Speaking to host Niall Delaney, Feighan said it was time for the Irish public to understand “the significance of our past”.

“A year or two ago, I gave the poppy pin to a lot of my colleagues because I felt we had moved on from the divisions of the past. There is now a political dawn in this country and we need to understand the complexities of our shared history,” Feighan said.

He explained the difference between a shamrock poppy and a normal poppy.

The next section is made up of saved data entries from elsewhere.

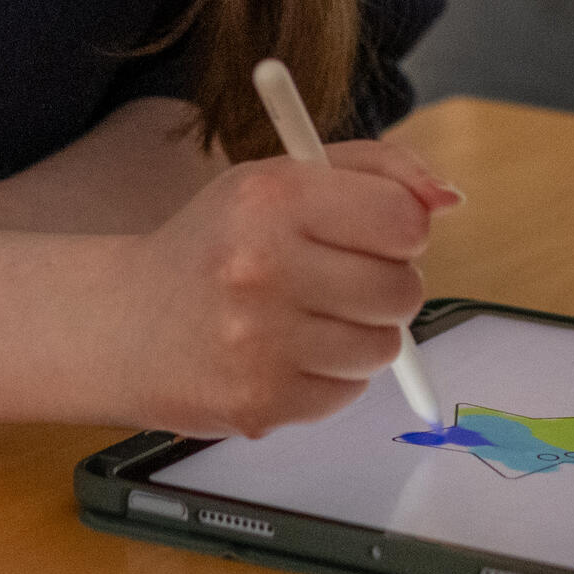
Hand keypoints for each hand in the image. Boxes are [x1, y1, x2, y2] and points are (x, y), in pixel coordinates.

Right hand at [106, 141, 459, 438]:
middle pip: (403, 289)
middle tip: (337, 278)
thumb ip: (377, 171)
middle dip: (384, 284)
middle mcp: (262, 266)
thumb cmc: (215, 245)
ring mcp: (259, 342)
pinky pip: (349, 391)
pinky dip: (330, 375)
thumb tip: (449, 197)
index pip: (401, 219)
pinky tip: (283, 353)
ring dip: (359, 334)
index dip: (401, 229)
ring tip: (305, 317)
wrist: (124, 324)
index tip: (377, 232)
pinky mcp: (261, 403)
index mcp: (272, 197)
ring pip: (383, 346)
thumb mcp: (282, 179)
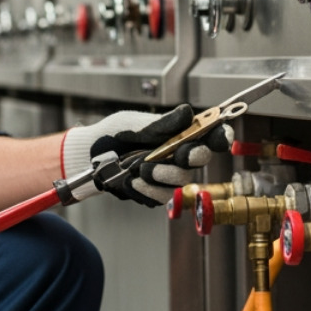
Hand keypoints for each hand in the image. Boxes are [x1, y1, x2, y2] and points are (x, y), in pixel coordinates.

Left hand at [61, 105, 232, 206]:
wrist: (89, 158)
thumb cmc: (113, 135)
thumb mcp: (135, 124)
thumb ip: (162, 124)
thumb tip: (187, 112)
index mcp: (179, 134)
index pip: (210, 135)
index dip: (221, 136)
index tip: (221, 138)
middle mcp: (178, 155)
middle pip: (200, 161)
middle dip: (186, 159)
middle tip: (173, 156)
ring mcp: (168, 176)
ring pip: (181, 182)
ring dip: (160, 176)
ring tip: (137, 169)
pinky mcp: (155, 193)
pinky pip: (161, 197)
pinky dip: (145, 190)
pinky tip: (131, 181)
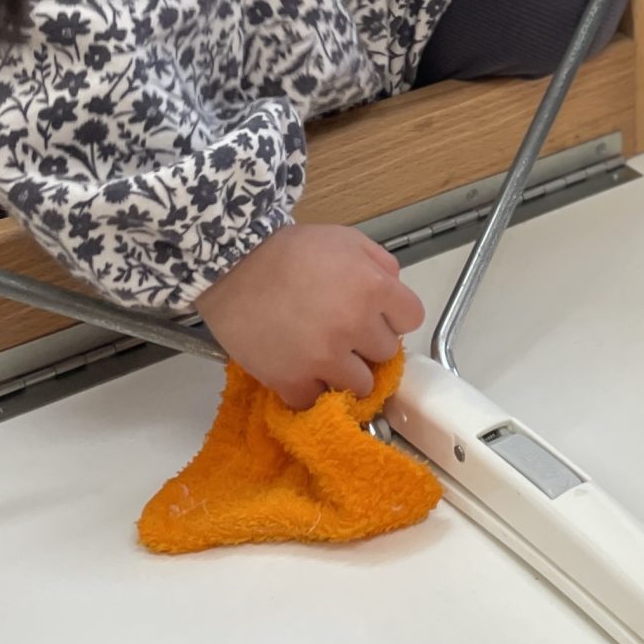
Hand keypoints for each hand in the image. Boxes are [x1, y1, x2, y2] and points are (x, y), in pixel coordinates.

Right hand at [198, 222, 425, 408]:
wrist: (231, 266)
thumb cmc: (289, 250)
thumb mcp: (346, 240)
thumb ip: (382, 265)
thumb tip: (395, 294)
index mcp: (372, 288)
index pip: (412, 319)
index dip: (393, 315)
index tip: (375, 313)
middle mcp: (354, 326)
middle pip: (386, 353)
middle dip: (368, 342)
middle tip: (344, 331)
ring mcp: (324, 358)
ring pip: (361, 386)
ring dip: (347, 373)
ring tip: (325, 357)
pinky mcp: (292, 381)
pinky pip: (319, 403)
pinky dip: (313, 393)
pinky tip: (303, 374)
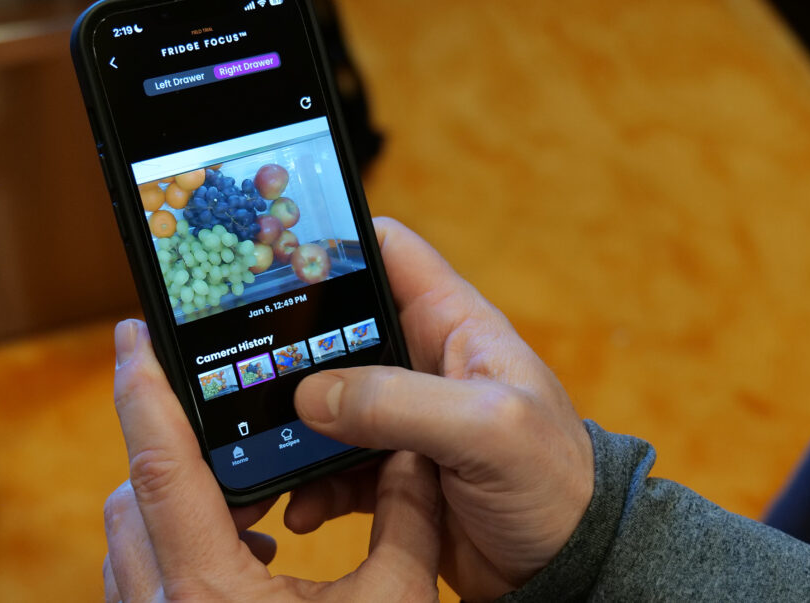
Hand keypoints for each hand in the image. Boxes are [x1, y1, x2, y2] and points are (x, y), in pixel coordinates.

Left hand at [103, 319, 442, 601]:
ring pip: (127, 537)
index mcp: (209, 591)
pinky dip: (173, 545)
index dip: (143, 389)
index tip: (133, 333)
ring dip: (167, 497)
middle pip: (131, 492)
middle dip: (161, 439)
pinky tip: (241, 558)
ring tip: (236, 490)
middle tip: (207, 406)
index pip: (159, 463)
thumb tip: (414, 454)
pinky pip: (140, 577)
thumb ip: (406, 522)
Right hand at [288, 217, 593, 600]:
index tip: (277, 256)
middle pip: (338, 327)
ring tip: (260, 448)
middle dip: (291, 345)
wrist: (567, 567)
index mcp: (453, 324)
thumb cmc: (555, 482)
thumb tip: (313, 395)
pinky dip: (309, 482)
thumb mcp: (489, 429)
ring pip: (325, 401)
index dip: (335, 242)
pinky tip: (299, 504)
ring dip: (291, 425)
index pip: (387, 251)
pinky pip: (332, 463)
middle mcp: (421, 362)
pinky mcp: (389, 470)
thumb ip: (402, 403)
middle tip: (242, 363)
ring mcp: (402, 417)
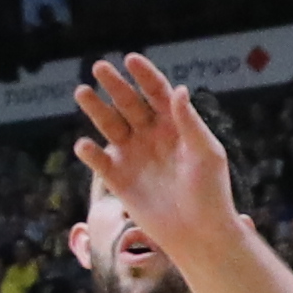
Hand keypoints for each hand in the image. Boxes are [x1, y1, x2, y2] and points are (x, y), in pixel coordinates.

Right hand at [64, 59, 249, 267]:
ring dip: (95, 109)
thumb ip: (189, 121)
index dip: (144, 76)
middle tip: (100, 66)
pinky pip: (99, 162)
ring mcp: (133, 157)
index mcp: (175, 126)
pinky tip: (83, 145)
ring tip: (81, 92)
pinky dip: (89, 153)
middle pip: (129, 104)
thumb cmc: (210, 192)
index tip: (131, 59)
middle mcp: (151, 137)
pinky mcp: (119, 180)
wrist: (199, 233)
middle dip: (115, 85)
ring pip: (109, 126)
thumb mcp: (206, 152)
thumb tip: (178, 89)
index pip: (157, 93)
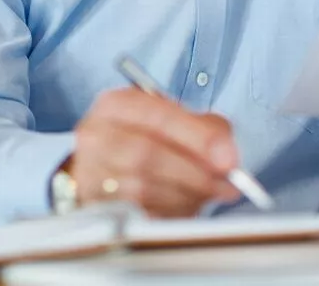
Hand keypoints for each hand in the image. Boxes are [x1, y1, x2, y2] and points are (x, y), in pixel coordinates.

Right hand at [69, 88, 240, 216]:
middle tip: (227, 184)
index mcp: (116, 105)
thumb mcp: (172, 120)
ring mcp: (90, 172)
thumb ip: (205, 128)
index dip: (197, 139)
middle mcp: (96, 136)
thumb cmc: (143, 138)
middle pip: (147, 154)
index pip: (158, 117)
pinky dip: (168, 212)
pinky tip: (184, 205)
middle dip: (195, 173)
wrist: (102, 165)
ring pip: (142, 188)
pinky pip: (137, 214)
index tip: (228, 159)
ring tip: (208, 194)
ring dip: (185, 195)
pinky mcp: (94, 205)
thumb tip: (226, 154)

“The shamrock poppy is a pin. It has an outlined shamrock and in the middle, it has a poppy. It is quite small but it does reflect in an Irish context, the 50,000 Irishmen that died in the first World War. It’s time to pay our respects and commemorate and remember the great sacrifice of Irishmen of all backgrounds – both nationalist and unionist – across the island of Ireland and what they did. We all have a history we are not aware of… we shouldn’t be afraid, there is two sides of our history.”

Delaney asked the Roscommon senator about what his grandfather – a commander in the IRA – would think about the shamrock poppy.

“We are very proud of my grandfather and the men of 1916 but I have always felt that there was a history we weren’t aware of. We should be able to reflect [on the fact] that there [are] two sides to every story and we should be able to wear those emblems with pride.

“Most people out there love the song ‘The Green Fields of France’ by The Fureys and it contains the lines: ‘Well the sun now it shines on the green fields of France. There’s a warm summer breeze it makes the red poppies dance.’ We sing this song with great pride but we don’t realise the significance [of it]. What I’m trying to do is make people understand our shared history and move on from the divisions of the past.”